Ensuite, qu’on le veuille ou non, le Hezbollah jouit d’une réelle
popularité au Liban. Non seulement dans la communauté chiite (dont il
émane et qu’il représente), qui représente environ 27% de la population,
mais aussi chez une partie des chrétiens, des druzes et même chez certains
sunnites. Environ 60% des Chrétiens sont favorables au Hezbollah (ce qui
représente la totalité des Chrétiens grecs-orthodoxes et une bonne partie
des maronites). Depuis 2006, le Hezbollah s’est allié avec le Général
chrétien, Michel Aoun, aujourd’hui Président de la République, et son
parti. Et le bloc du Hezbollah au Parlement compte même deux députés
sunnites. Il jouit également de puissants soutiens dans la diaspora,
notamment en Amérique du sud. Nombreux sont les Libanais de toutes
confessions qui, depuis l’invasion israélienne de 2006, voient dans le
Hezbollah un mouvement patriotique de résistance. Certaines images sont à
cet égard révélatrices : en 2013, la célèbre chanteuse chrétienne
libanaise Julia Boutros donna un grand concert, où étaient rassemblés
plusieurs milliers de membres de la bourgeoisie chrétienne. A un moment
elle interpréta deux chansons de son répertoire à la gloire du Hezbollah
et de son action face à l’invasion israélienne de l’été 2006. La salle
s’est alors entièrement levée pour applaudir et chanter avec la
cantatrice. Nombreux aussi sont ceux qui considèrent que le mouvement,
quoiqu’islamiste, est de fait un rempart qui protège la laïcité, les
libertés fondamentales, le pluralisme religieux et les chrétiens face à la
montée de l’islamisme sunnite. Condamner le Hezbollah, c’est non seulement
s’aliéner une bonne partie de l’opinion publique libanaise, mais aussi
toute l’opinion publique du monde arabe. Souvenons-nous de Lionel Jospin
en 2000 : lors d’un voyage en Palestine, le Premier Ministre avait été
chassé par les huées et les pierres pour avoir qualifié le Hezbollah de
groupe « terroriste ». Souvenons-nous aussi de la politique arabe du
Général de Gaulle et de l’opposition de la France à la Guerre en Irak en
2003 et ne brûlons pas le capital de sympathie de notre pays au Liban et
dans le monde arabe.

« On ne fait de bonne politique que sur des réalités »

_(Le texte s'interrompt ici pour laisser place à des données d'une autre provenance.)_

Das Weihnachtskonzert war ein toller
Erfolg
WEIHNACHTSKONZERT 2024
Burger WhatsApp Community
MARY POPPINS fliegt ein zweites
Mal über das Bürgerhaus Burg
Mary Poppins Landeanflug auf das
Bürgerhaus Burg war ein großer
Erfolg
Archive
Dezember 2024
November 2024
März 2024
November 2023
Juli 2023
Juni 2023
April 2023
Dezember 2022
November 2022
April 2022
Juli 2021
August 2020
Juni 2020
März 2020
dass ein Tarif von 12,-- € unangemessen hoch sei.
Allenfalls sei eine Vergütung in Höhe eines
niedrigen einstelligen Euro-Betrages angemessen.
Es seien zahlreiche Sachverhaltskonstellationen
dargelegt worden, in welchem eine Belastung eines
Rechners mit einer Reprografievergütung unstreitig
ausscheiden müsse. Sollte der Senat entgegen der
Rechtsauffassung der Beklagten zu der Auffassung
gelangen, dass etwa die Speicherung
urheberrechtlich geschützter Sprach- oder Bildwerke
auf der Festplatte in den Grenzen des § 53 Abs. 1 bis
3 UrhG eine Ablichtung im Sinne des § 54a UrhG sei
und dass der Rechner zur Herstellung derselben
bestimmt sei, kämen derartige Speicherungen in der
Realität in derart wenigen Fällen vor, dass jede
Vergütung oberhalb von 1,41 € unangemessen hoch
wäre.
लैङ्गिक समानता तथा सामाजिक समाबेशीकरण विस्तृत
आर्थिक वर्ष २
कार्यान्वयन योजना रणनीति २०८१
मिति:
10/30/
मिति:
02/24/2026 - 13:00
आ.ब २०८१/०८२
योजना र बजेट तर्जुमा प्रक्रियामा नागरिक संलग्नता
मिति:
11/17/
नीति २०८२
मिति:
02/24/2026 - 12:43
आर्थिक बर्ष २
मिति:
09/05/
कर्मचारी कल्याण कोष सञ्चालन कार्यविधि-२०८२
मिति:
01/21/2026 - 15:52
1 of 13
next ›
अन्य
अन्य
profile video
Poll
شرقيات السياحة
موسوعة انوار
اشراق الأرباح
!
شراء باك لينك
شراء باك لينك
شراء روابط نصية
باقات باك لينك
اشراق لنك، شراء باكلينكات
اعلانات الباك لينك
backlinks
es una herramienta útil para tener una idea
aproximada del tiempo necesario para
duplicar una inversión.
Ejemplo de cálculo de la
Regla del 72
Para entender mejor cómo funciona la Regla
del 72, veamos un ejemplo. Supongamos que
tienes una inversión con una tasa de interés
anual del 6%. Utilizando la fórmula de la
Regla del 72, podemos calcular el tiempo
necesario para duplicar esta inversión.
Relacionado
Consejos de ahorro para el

Enfin, comme le disait le Général de Gaulle, « on ne fait de bonne
politique que sur des réalités ». Or, la réalité est que le Hezbollah est
aujourd’hui un acteur politique, communautaire, financier, social,
caritatif, religieux et militaire (avec plusieurs milliers d’hommes
entraînés et un stock d’armes lourdes) incontournable au Liban. C’est un
parti politique légal, pour lequel des dizaines de milliers de Libanais
votent et qui est au cœur du jeu parlementaire. Même s’il exerce
aujourd’hui un véritable pouvoir de nuisance, il n’y aura ni sortie de
crise ni amélioration concrète de la situation sans lui. Et refuser de
dialoguer avec lui, ce n’est pas rendre service au Liban, mais c’est se
condamner à l’impuissance et se lier les mains en se privant nous-mêmes de
tout levier d’action.

C’est s’interdire de jouer un jour le rôle de médiateur entre le Hezbollah et les autres partis libanais ou entre le Hezbollah et Israël. Si nous voulons concrètement aider nos amis libanais, alors nous devons prendre sur nous, surmonter nos répulsions, en partie
légitimes, et dialoguer avec toutes les parties en présence, sans exclure personne. Car c’est cela la diplomatie.